** Opening PAGE EXTRACT block **
# grumpy cat vs grumpy hedgie



## MrPinball (Feb 23, 2013)

For all us hedgie lovers: Back of kitty! haha Couldn't help myself! :lol:


----------



## SouthernSweet (Jul 25, 2012)

haha. hedgehogs win at grumping!


----------



## Dipper180 (Mar 7, 2013)

*Died from an adoracute overdose. The funeral will be Monday. *

Grumpy hedgie dominates as always.


----------



## Avarris (Dec 3, 2012)

Dipper180 said:


> *Died from an adoracute overdose. The funeral will be Monday. *
> 
> Grumpy hedgie dominates as always.


Where can we pick up your hedgie? Oh, wait that's rude, where do we send flowers? Hahaha

Love the Grumpy Hedgehog! Mind of I share on my Facebook?


----------



## MrPinball (Feb 23, 2013)

Avarris said:


> Love the Grumpy Hedgehog! Mind of I share on my Facebook?


Help yourself! Grumpy Hedgies rule! :lol: We should have a grumpy hedgie face thread. Would love to see everyone's grumpfaces and death stares lol


----------



## jerseymike1126 (Jan 20, 2011)

christine is going love this


----------



## MrPinball (Feb 23, 2013)

Another grump face aka Death Stare. Level: ninja. :lol:


----------



## AngelaH (Jul 24, 2012)

Here is my favorite pic of a grumpy Thistle... What do you mean you're out of mealies?!


----------



## MrPinball (Feb 23, 2013)

AngelaH said:


> Here is my favorite pic of a grumpy Thistle... What do you mean you're out of mealies?!


Bahahaha! He looks not happy. "Surrender the mealies!"


----------
** Closing PAGE EXTRACT block **
** Opening DATASET ENTRIES block **
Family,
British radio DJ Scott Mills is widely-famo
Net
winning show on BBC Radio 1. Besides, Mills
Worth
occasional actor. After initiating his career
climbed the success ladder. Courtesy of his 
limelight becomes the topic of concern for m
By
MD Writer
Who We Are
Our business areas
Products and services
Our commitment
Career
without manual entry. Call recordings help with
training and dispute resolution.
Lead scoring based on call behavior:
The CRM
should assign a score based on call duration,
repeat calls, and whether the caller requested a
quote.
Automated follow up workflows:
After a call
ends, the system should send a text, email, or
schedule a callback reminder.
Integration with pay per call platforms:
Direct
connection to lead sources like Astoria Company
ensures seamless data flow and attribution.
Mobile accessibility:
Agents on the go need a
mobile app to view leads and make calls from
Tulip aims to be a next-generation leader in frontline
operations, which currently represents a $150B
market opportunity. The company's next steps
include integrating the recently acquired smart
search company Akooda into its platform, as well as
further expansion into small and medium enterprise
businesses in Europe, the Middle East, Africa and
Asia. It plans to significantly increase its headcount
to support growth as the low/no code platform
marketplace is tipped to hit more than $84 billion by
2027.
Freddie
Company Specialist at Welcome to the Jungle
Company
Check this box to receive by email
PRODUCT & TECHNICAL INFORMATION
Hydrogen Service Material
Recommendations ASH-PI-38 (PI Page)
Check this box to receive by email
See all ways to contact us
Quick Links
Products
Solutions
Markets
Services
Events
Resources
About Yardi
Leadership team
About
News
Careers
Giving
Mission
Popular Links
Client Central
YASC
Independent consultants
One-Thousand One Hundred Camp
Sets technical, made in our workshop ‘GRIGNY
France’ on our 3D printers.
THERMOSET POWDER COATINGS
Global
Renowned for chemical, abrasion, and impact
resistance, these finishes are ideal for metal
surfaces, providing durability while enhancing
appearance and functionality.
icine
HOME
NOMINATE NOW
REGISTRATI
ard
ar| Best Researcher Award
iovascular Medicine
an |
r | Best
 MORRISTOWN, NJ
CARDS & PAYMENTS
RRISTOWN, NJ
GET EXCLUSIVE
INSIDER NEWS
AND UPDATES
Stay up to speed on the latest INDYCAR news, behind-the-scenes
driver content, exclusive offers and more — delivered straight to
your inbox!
** Closing DATASET ENTRIES block **
**YOUR TASKS:**
[1] Name every user who posted in the forum thread on grumpy hedgehogs, listing each one once.
[2] Rewrite the entries from their first line through the line containing "training and dispute resolution.", inclusive, replacing "Our commitment" with "Our values" and leaving everything else unchanged.

**TASK-BY-TASK RESULTS:**
[1] MrPinball, SouthernSweet, Dipper180, Avarris, jerseymike1126, AngelaH

[2]
Family,
British radio DJ Scott Mills is widely-famo
Net
winning show on BBC Radio 1. Besides, Mills
Worth
occasional actor. After initiating his career
climbed the success ladder. Courtesy of his 
limelight becomes the topic of concern for m
By
MD Writer
Who We Are
Our business areas
Products and services
Our values
Career
without manual entry. Call recordings help with
training and dispute resolution.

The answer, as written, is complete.